ASSIGNMENT
Edit the passage on migrants held in Libya below: rewrite it starting with "Thousands of refugees" and going on through "conference on Tuesday.", replacing "charity" with "organization".

SOURCE PASSAGE
──────────────────────────────
Thousands of refugees and migrants trapped in detention centres across Libya should be evacuated to Europe, the international medical charity Doctors Without Borders (MSF) has said.

Rights groups have documented cases of abuse and torture in the Libyan centres, while a two-month conflict around the capital Tripoli has made the situation worse.

“There are no safe places in Libya to take these migrants and refugees in order to remove them from the risk of conflict,” Sam Turner, MSF head of mission in Libya said at a press conference on Tuesday. 
“This is why we are urgently calling for their humanitarian evacuation”.

The North African country has been mired in turmoil since longtime ruler Muammar Gaddafi was removed in 2011, with rival administrations based in different parts of the country vying for power.

Libya is also the main conduit for African migrants and refugees trying to reach Europe, with nearly 6,000 people confined in detention centres, according to MSF.
──────────────────────────────
EXERCISE DATA
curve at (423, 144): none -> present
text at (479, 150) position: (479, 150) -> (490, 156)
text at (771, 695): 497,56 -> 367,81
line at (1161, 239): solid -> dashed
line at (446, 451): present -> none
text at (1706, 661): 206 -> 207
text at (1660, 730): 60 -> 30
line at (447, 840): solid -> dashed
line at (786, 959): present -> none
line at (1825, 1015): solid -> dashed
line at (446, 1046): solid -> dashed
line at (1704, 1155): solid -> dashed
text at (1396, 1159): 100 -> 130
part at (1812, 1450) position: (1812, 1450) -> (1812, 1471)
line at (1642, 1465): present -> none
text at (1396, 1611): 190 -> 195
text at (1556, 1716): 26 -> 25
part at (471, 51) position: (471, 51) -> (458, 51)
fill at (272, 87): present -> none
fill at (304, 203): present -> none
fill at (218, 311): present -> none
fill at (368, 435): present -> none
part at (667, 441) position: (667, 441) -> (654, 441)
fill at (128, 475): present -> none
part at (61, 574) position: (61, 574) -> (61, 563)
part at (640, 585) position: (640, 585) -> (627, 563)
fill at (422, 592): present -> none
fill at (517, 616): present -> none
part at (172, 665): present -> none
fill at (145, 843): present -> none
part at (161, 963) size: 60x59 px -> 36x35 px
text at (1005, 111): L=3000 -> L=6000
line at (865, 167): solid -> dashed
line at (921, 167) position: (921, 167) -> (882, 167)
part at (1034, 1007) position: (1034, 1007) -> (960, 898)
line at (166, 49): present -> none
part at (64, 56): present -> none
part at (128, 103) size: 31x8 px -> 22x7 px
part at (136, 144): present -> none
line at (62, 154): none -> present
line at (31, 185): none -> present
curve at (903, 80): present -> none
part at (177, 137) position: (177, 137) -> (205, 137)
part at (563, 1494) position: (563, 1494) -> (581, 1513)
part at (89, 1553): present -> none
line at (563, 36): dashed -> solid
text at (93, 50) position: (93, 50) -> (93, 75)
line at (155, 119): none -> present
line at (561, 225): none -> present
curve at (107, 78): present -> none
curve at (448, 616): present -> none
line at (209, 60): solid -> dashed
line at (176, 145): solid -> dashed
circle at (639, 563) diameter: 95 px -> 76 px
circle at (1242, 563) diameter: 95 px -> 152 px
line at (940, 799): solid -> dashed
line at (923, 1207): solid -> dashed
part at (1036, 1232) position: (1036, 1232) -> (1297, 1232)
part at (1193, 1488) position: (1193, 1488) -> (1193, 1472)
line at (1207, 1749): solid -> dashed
──────────────────────────────
RESULT OF THE EXERCISE
Thousands of refugees and migrants trapped in detention centres across Libya should be evacuated to Europe, the international medical organization Doctors Without Borders (MSF) has said.

Rights groups have documented cases of abuse and torture in the Libyan centres, while a two-month conflict around the capital Tripoli has made the situation worse.

“There are no safe places in Libya to take these migrants and refugees in order to remove them from the risk of conflict,” Sam Turner, MSF head of mission in Libya said at a press conference on Tuesday.